We've published a new paper
We’re proud to announce that Konsta and Divyesh’s manuscript on transposable elements as cancer-specific enhancers was published in Nature Communications on 1st September, 2023. Huge congrats to all co-authors and collaborators!
Read more about our research findings below.
Mobile DNA elements can boost the development of malignant tumours
New research findings pertaining to transposable elements, also known as jumping genes or mobile elements, increase our understanding of how cancers develop.
Nearly half of the human genome is composed of transposable elements, which are sequences of DNA that are able to replicate and relocate in the genome. Previously, transposable elements have been considered ‘junk’ DNA in the human genome.

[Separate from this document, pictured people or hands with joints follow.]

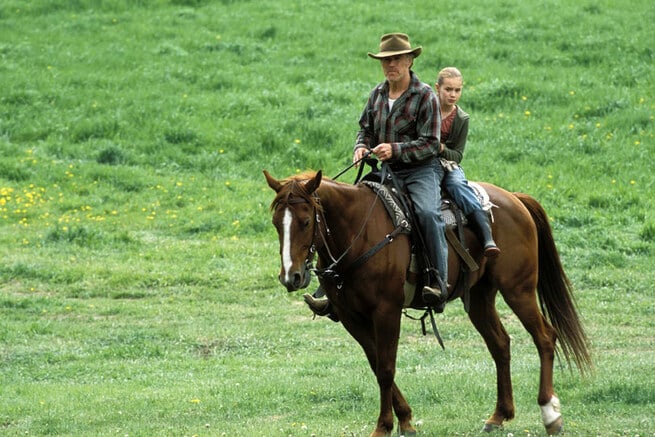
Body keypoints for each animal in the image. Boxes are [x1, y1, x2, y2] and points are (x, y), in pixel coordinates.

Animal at [264, 168, 592, 436]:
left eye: (306, 221)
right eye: (276, 224)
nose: (291, 277)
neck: (359, 231)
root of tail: (515, 199)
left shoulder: (386, 311)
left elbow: (386, 368)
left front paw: (384, 426)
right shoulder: (351, 317)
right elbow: (376, 365)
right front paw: (406, 420)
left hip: (518, 290)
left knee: (545, 337)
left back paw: (550, 415)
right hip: (480, 298)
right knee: (500, 344)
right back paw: (499, 416)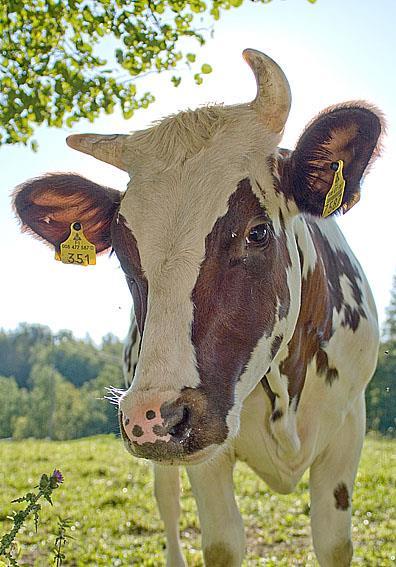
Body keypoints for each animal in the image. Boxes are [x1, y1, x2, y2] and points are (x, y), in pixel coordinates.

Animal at [14, 50, 384, 567]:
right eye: (124, 253)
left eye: (257, 232)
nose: (156, 416)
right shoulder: (204, 459)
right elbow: (222, 543)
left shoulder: (349, 429)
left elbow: (334, 543)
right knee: (166, 501)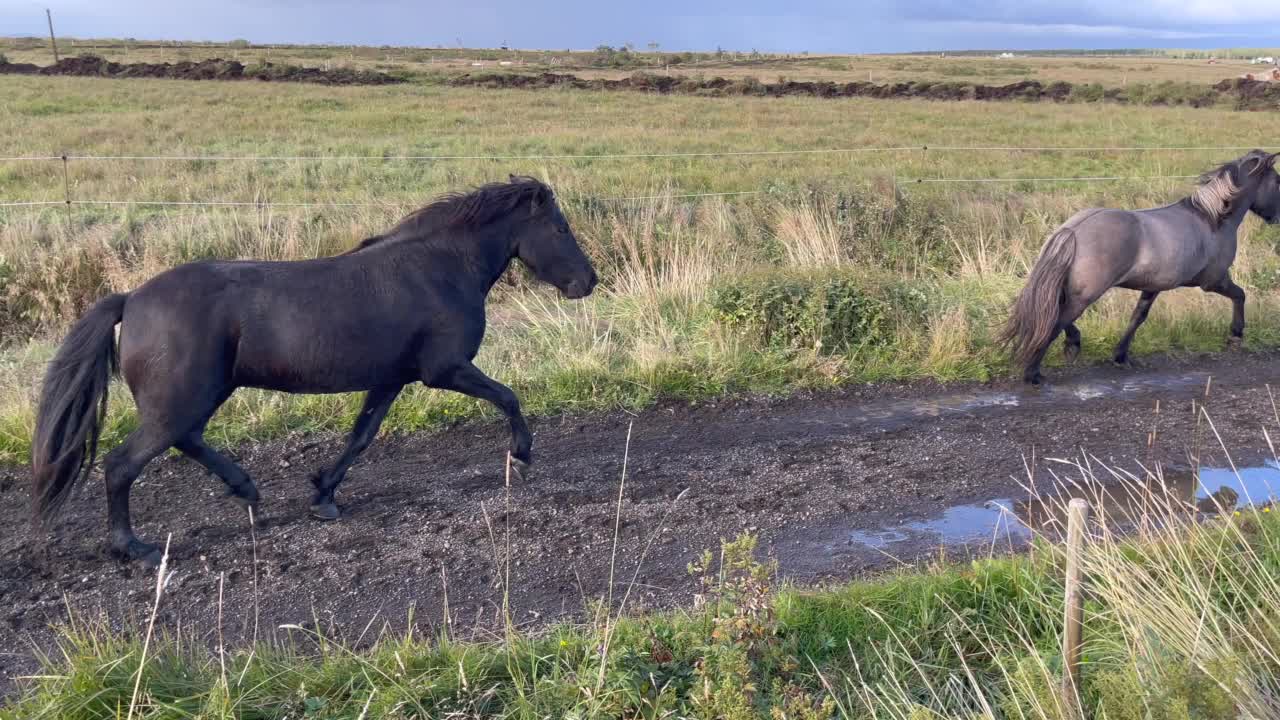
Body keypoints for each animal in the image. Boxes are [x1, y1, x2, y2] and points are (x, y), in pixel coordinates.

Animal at [30, 175, 599, 566]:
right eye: (560, 227)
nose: (588, 281)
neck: (440, 267)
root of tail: (130, 299)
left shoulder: (391, 378)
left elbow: (360, 437)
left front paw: (323, 493)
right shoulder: (445, 369)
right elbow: (508, 396)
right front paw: (521, 454)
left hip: (200, 396)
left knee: (185, 441)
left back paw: (246, 490)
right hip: (182, 400)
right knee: (122, 464)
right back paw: (136, 547)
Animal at [998, 148, 1280, 384]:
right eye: (1277, 181)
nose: (1276, 218)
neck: (1212, 219)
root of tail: (1073, 230)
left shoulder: (1153, 286)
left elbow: (1138, 317)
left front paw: (1120, 356)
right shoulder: (1213, 281)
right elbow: (1240, 295)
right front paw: (1236, 334)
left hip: (1072, 290)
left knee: (1058, 316)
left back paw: (1072, 345)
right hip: (1086, 294)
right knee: (1056, 321)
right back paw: (1033, 373)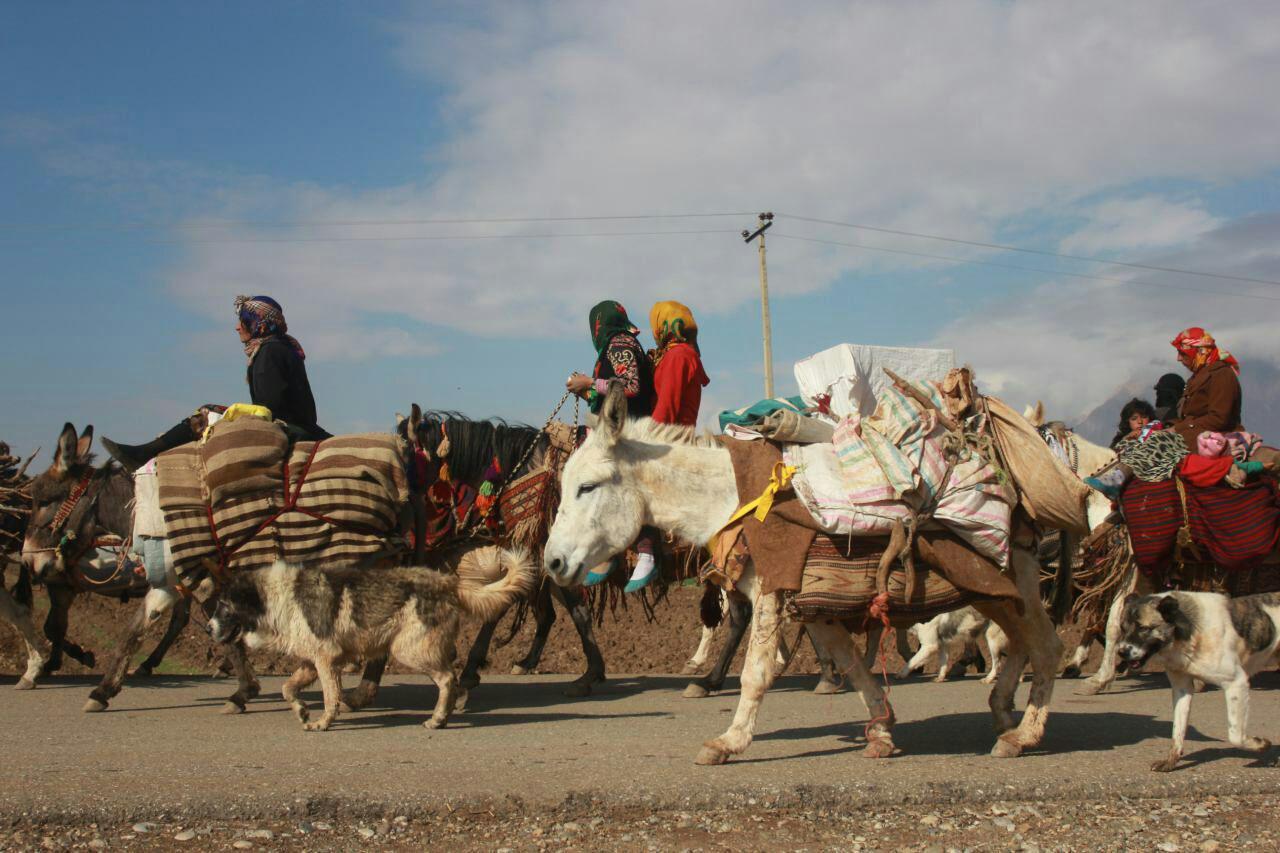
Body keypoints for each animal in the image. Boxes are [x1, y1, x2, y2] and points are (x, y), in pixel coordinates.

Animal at [206, 545, 535, 732]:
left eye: (223, 606)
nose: (207, 628)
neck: (273, 599)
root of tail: (446, 581)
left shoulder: (327, 660)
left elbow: (331, 697)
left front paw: (323, 723)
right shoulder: (312, 662)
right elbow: (288, 689)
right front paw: (301, 711)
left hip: (409, 650)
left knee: (447, 679)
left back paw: (439, 718)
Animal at [1116, 591, 1274, 768]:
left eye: (1144, 628)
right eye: (1123, 628)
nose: (1121, 652)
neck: (1188, 632)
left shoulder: (1236, 683)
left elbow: (1235, 735)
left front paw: (1260, 744)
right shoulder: (1182, 689)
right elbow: (1177, 729)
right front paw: (1171, 760)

However, research has shown that the ability to replicate and move has enabled these sequences to develop into new regulatory regions during evolution, particularly in early stages of development. In our study, we investigated how cancer cells can hijack these mobile elements to boost tumours. The findings revealed new information on the development of cancers.
New knowledge on the regulatory roles of transposable elements in cancer
Prior research has already shown that transposable elements play a significant role in gene regulation, for example, during human embryonic development.
However, because of their replication in the genome, these elements are difficult to study, since the genome contains several copies of nearly identical elements. Cells also actively strive to keep transposable elements silent and non-functional.
Mobile DNA elements can be utilised in early cancer diagnostics
A better understanding of mobile elements can help in developing therapies for various cancers.
Transposable elements (TE) are repetitive genomic elements that harbor binding sites for human transcription factors (TF). A regulatory role for TEs has been suggested in embryonal development and diseases such as cancer but systematic investigation of their functions has been limited by their widespread silencing in the genome.
Here, we utilize unbiased massively parallel reporter assay data using a whole human genome library to identify TEs with functional enhancer activity in two human cancer types of endodermal lineage, colorectal and liver cancers.
We show that the identified TE enhancers are characterized by genomic features associated with active enhancers, such as epigenetic marks and TF binding.
Importantly, we identify distinct TE subfamilies that function as tissue-specific enhancers, namely MER11- and LTR12-elements in colon and liver cancers, respectively. These elements are bound by distinct TFs in each cell type, and they have predicted associations to differentially expressed genes.
In conclusion, these data demonstrate how different cancer types can utilize distinct TEs as tissue-specific enhancers, paving the way for comprehensive understanding of the role of TEs as bona fide enhancers in the cancer genomes.